Cubs players livid as Major League Baseball squanders another opportunity – The Athletic

All baseball is local. While the NBA created global superstars and the NFL turned Super Bowl Sunday into a national holiday, Major League Baseball fed on the energy of its cities, the daily drama in 162 episodes per season. You could feel it walking around Wrigleyville during the 2016 playoffs. The whole world could see it with the images of crowds gathering along Lake Shore Drive and Michigan Avenue during the parade and gathering in Grant Park for the rally. of the championship.

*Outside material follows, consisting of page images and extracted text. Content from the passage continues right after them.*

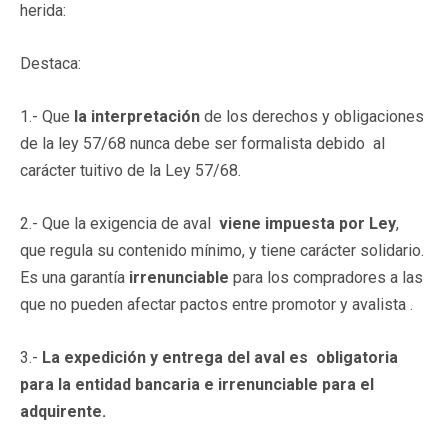
herida:
Destaca:
1.- Que
la interpretación
de los derechos y obligaciones
de la ley 57/68 nunca debe ser formalista debido al
carácter tuitivo de la Ley 57/68.
2.- Que la exigencia de aval
viene impuesta por Ley
,
que regula su contenido mínimo, y tiene carácter solidario.
Es una garantía
irrenunciable
para los compradores a las
que no pueden afectar pactos entre promotor y avalista .
3.-
La expedición y entrega del aval es obligatoria
para la entidad bancaria e irrenunciable para el
adquirente.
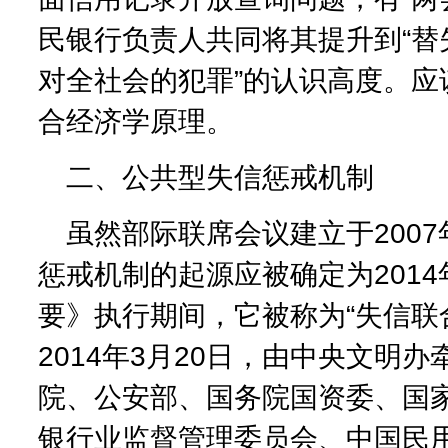
民银行负责人共同将其提升到“替
对全社会的犯罪”的认识高度。应
合经济学原理。
二、公共型失信惩戒机制
虽然部际联席会议建立于200
惩戒机制的起源应被确定为201
要》执行期间，它被称为“失信联
2014年3月20日，由中央文明
院、公安部、国务院国资委、国
银行业监督管理委员会、中国民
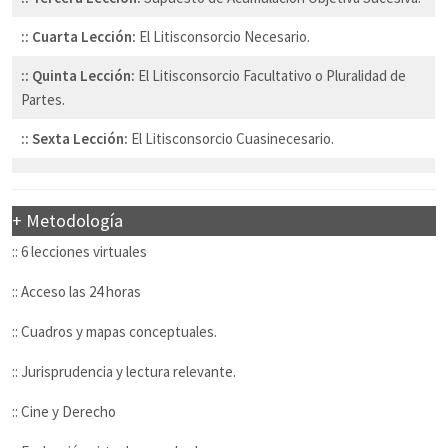
:: Cuarta Lección:
El Litisconsorcio Necesario.
:: Quinta Lección:
El Litisconsorcio Facultativo o Pluralidad de
Partes.
:: Sexta Lección:
El Litisconsorcio Cuasinecesario.
+ Metodología
:: 6 lecciones virtuales
:: Acceso las 24 horas
:: Cuadros y mapas conceptuales.
:: Jurisprudencia y lectura relevante.
:: Cine y Derecho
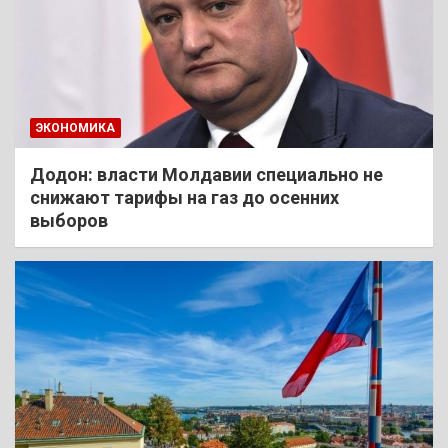
ЭКОНОМИКА
Додон: власти Молдавии специально не
снижают тарифы на газ до осенних
выборов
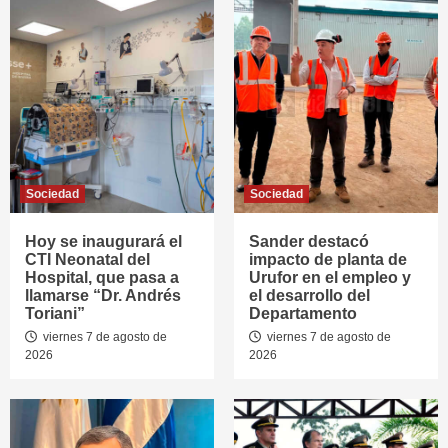
Sociedad
Sociedad
Hoy se inaugurará el
Sander destacó
CTI Neonatal del
impacto de planta de
Hospital, que pasa a
Urufor en el empleo y
llamarse “Dr. Andrés
el desarrollo del
Toriani”
Departamento
viernes 7 de agosto de
viernes 7 de agosto de
2026
2026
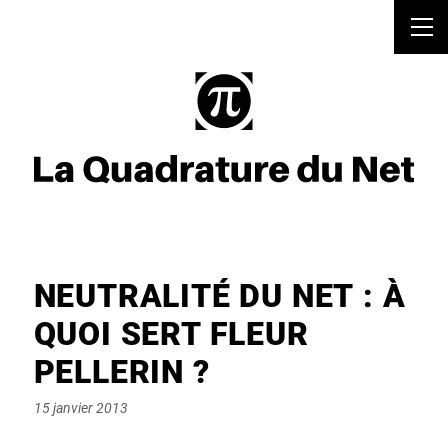
NEUTRALITÉ DU NET : À
QUOI SERT FLEUR
PELLERIN ?
Posted
15 janvier 2013
on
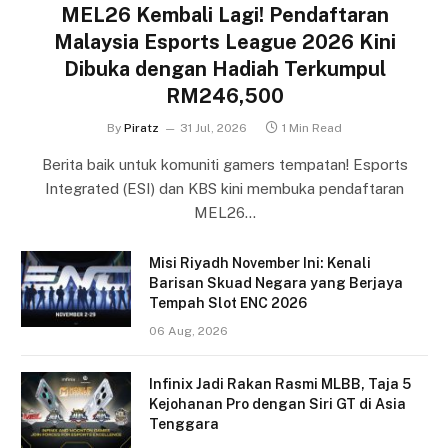
MEL26 Kembali Lagi! Pendaftaran
Malaysia Esports League 2026 Kini
Dibuka dengan Hadiah Terkumpul
RM246,500
By
Piratz
31 Jul, 2026
1 Min Read
Berita baik untuk komuniti gamers tempatan! Esports
Integrated (ESI) dan KBS kini membuka pendaftaran
MEL26…
Misi Riyadh November Ini: Kenali
Barisan Skuad Negara yang Berjaya
Tempah Slot ENC 2026
06 Aug, 2026
Infinix Jadi Rakan Rasmi MLBB, Taja 5
Kejohanan Pro dengan Siri GT di Asia
Tenggara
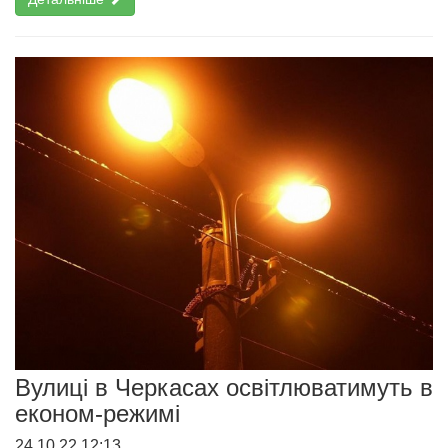
Вулиці в Черкасах освітлюватимуть в
економ-режимі
24.10.22 12:13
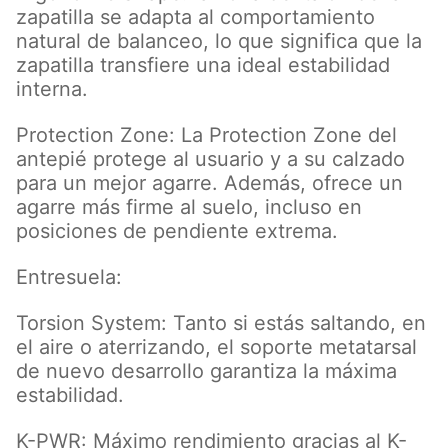
zapatilla se adapta al comportamiento
natural de balanceo, lo que significa que la
zapatilla transfiere una ideal estabilidad
interna.
Protection Zone: La Protection Zone del
antepié protege al usuario y a su calzado
para un mejor agarre. Además, ofrece un
agarre más firme al suelo, incluso en
posiciones de pendiente extrema.
Entresuela:
Torsion System: Tanto si estás saltando, en
el aire o aterrizando, el soporte metatarsal
de nuevo desarrollo garantiza la máxima
estabilidad.
K-PWR: Máximo rendimiento gracias al K-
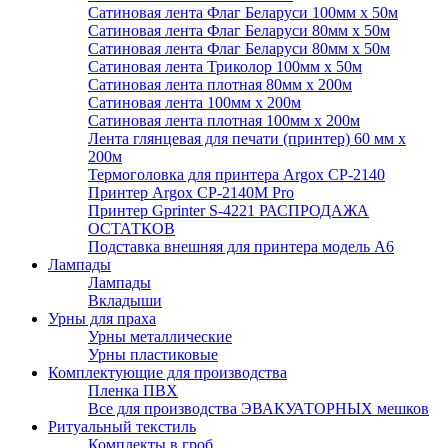
Сатиновая лента Флаг Беларуси 100мм х 50м
Сатиновая лента Флаг Беларуси 80мм х 50м
Сатиновая лента Флаг Беларуси 80мм х 50м
Сатиновая лента Триколор 100мм х 50м
Сатиновая лента плотная 80мм х 200м
Сатиновая лента 100мм х 200м
Сатиновая лента плотная 100мм х 200м
Лента глянцевая для печати (принтер) 60 мм х
200м
Термоголовка для принтера Argox CP-2140
Принтер Argox CP-2140M Pro
Принтер Gprinter S-4221 РАСПРОДАЖА
ОСТАТКОВ
Подставка внешняя для принтера модель А6
Лампады
Лампады
Вкладыши
Урны для праха
Урны металлические
Урны пластиковые
Комплектующие для производства
Пленка ПВХ
Все для производства ЭВАКУАТОРНЫХ мешков
Ритуальный текстиль
Комплекты в гроб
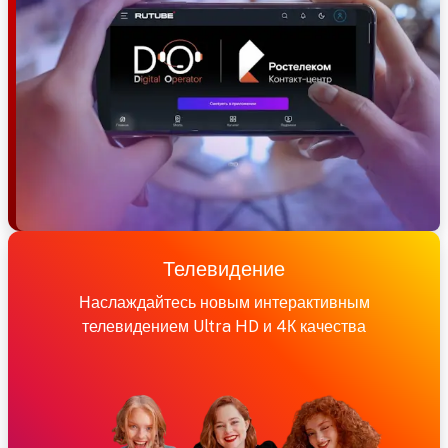
Телевидение
Наслаждайтесь новым интерактивным
телевидением Ultra HD и 4К качества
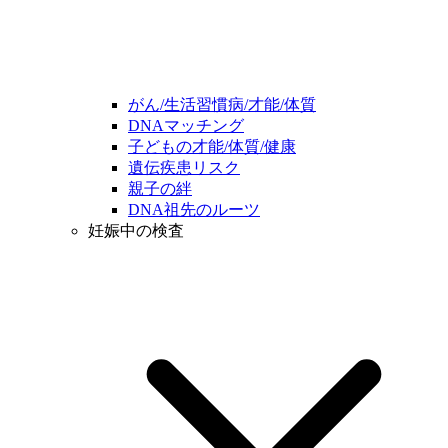
がん/生活習慣病/才能/体質
DNAマッチング
子どもの才能/体質/健康
遺伝疾患リスク
親子の絆
DNA祖先のルーツ
妊娠中の検査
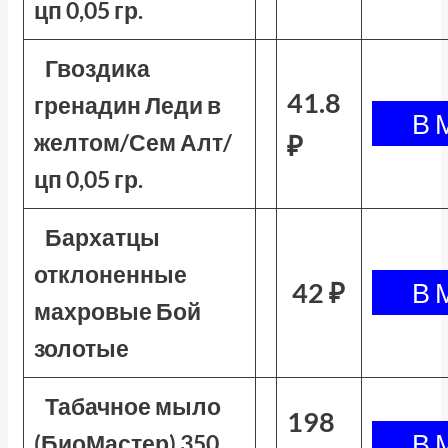
цп 0,05 гр.
Гвоздика
41.8
гренадин Леди в
желтом/Сем Алт/
₽
цп 0,05 гр.
Бархатцы
отклоненные
42 ₽
махровые Бой
золотые
Табачное мыло
198
(БиоМастер) 350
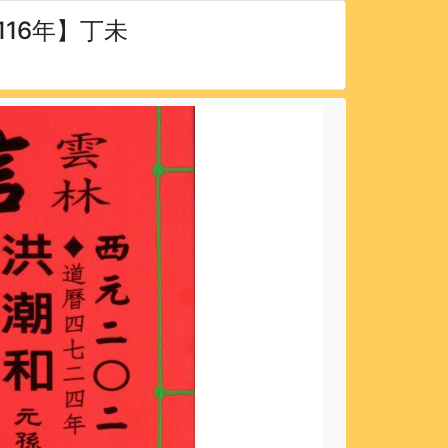
116年】丁未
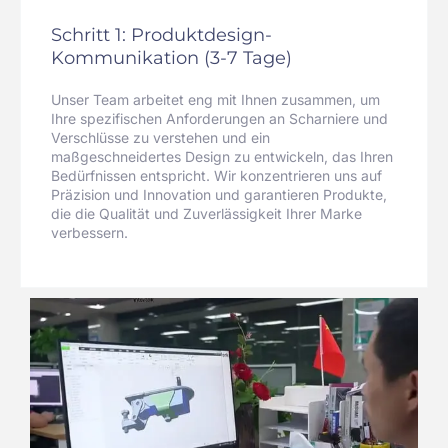
Schritt 1: Produktdesign-
Kommunikation (3-7 Tage)
Unser Team arbeitet eng mit Ihnen zusammen, um
Ihre spezifischen Anforderungen an Scharniere und
Verschlüsse zu verstehen und ein
maßgeschneidertes Design zu entwickeln, das Ihren
Bedürfnissen entspricht. Wir konzentrieren uns auf
Präzision und Innovation und garantieren Produkte,
die die Qualität und Zuverlässigkeit Ihrer Marke
verbessern.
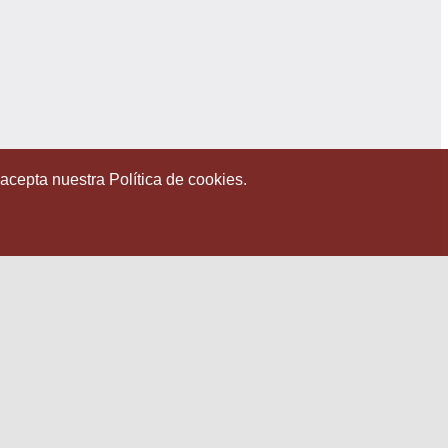
 acepta nuestra Política de cookies.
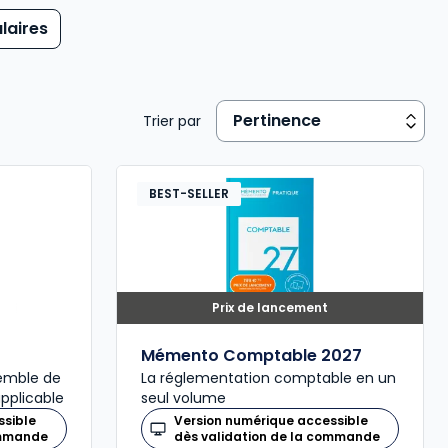
laires
Trier par
BEST-SELLER
Prix de lancement
Mémento Comptable 2027
semble de
La réglementation comptable en un
applicable
seul volume
ssible
Version numérique accessible
ommande
dès validation de la commande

Think of it like the previous image MLB commissioner Rob Manfred tried to blur — like MLB.com’s portraits of all players on 40-player rosters — when he said “the last five years have been difficult from a revenue point of view”. This interpretation ignored the timeline of the COVID-19 pandemic and the sport’s steady growth for decades, fueling soaring franchise valuations. Many of the visuals leading up to Manfred’s Florida statement — the videos of executives walking back and forth and players huddled in the parking lot — seemed to be for show. Imposing a lockout, going 43 days without meaningful communication with union leaders, creating an artificial deadline to reach a new collective agreement and canceling the first week of games, this series of movements unfolded as a group of seemingly determined owners to alienate an already jaded fan base.